▸ TASK STATEMENT
Search the records for the string "Recognition" and return each line that has it.

▸ Plain-text document sources
****************************************
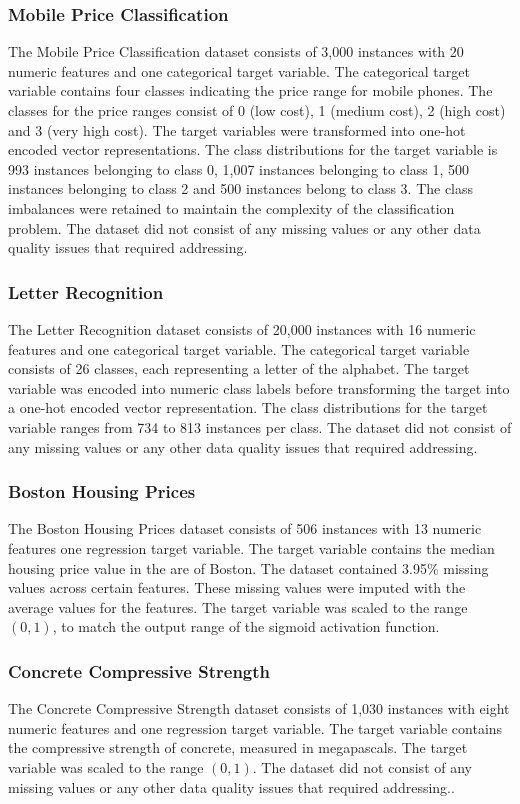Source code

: \documentclass[conference]{IEEEtran}
\begin{document}
	\subsubsection{Mobile Price Classification}
	The Mobile Price Classification dataset consists of 3,000 instances with 20 numeric features and one categorical target variable. The categorical target variable
	contains four classes indicating the price range for mobile phones. The classes for the price ranges consist of 0 (low cost), 1 (medium cost), 2 (high cost) and 3 (very high cost). The target variables were transformed into one-hot encoded vector representations. The class distributions for the target variable is 993 instances belonging to class 0, 1,007 instances belonging to class 1, 500 instances belonging to class 2 and 500 instances belong to class 3. The class imbalances were retained to maintain the complexity of the classification problem. The dataset did not consist of any missing values or any other data quality issues that required addressing.
	
	\subsubsection{Letter Recognition}
	The Letter Recognition dataset consists of 20,000 instances with 16 numeric features and one categorical target variable. The categorical target variable consists of 26 classes, each representing a letter of the alphabet. The target variable was encoded into numeric class labels before transforming the target into a one-hot encoded vector representation. The class distributions for the target variable ranges from 734 to 813 instances per class. The dataset did not consist of any missing values or any other data quality issues that required addressing.
	
	\subsubsection{Boston Housing Prices}
	The Boston Housing Prices dataset consists of 506 instances with 13 numeric features one regression target variable. The target variable contains the median housing price value in the are of Boston. The dataset contained 3.95\% missing values across certain features. These missing values were imputed with the average values for the features. The target variable was scaled to the range $(0, 1)$, to match the output range of the sigmoid activation function.
	
	\subsubsection{Concrete Compressive Strength}
	The Concrete Compressive Strength dataset consists of 1,030 instances with eight numeric features and one regression target variable. The target variable contains the compressive strength of concrete, measured in megapascals. The target variable was scaled to the range $(0, 1)$. The dataset did not consist of any missing values or any other data quality issues that required addressing..
	
\end{document}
****************************************
▸ EXERCISE ANSWER
	\subsubsection{Letter Recognition}
	The Letter Recognition dataset consists of 20,000 instances with 16 numeric features and one categorical target variable. The categorical target variable consists of 26 classes, each representing a letter of the alphabet. The target variable was encoded into numeric class labels before transforming the target into a one-hot encoded vector representation. The class distributions for the target variable ranges from 734 to 813 instances per class. The dataset did not consist of any missing values or any other data quality issues that required addressing.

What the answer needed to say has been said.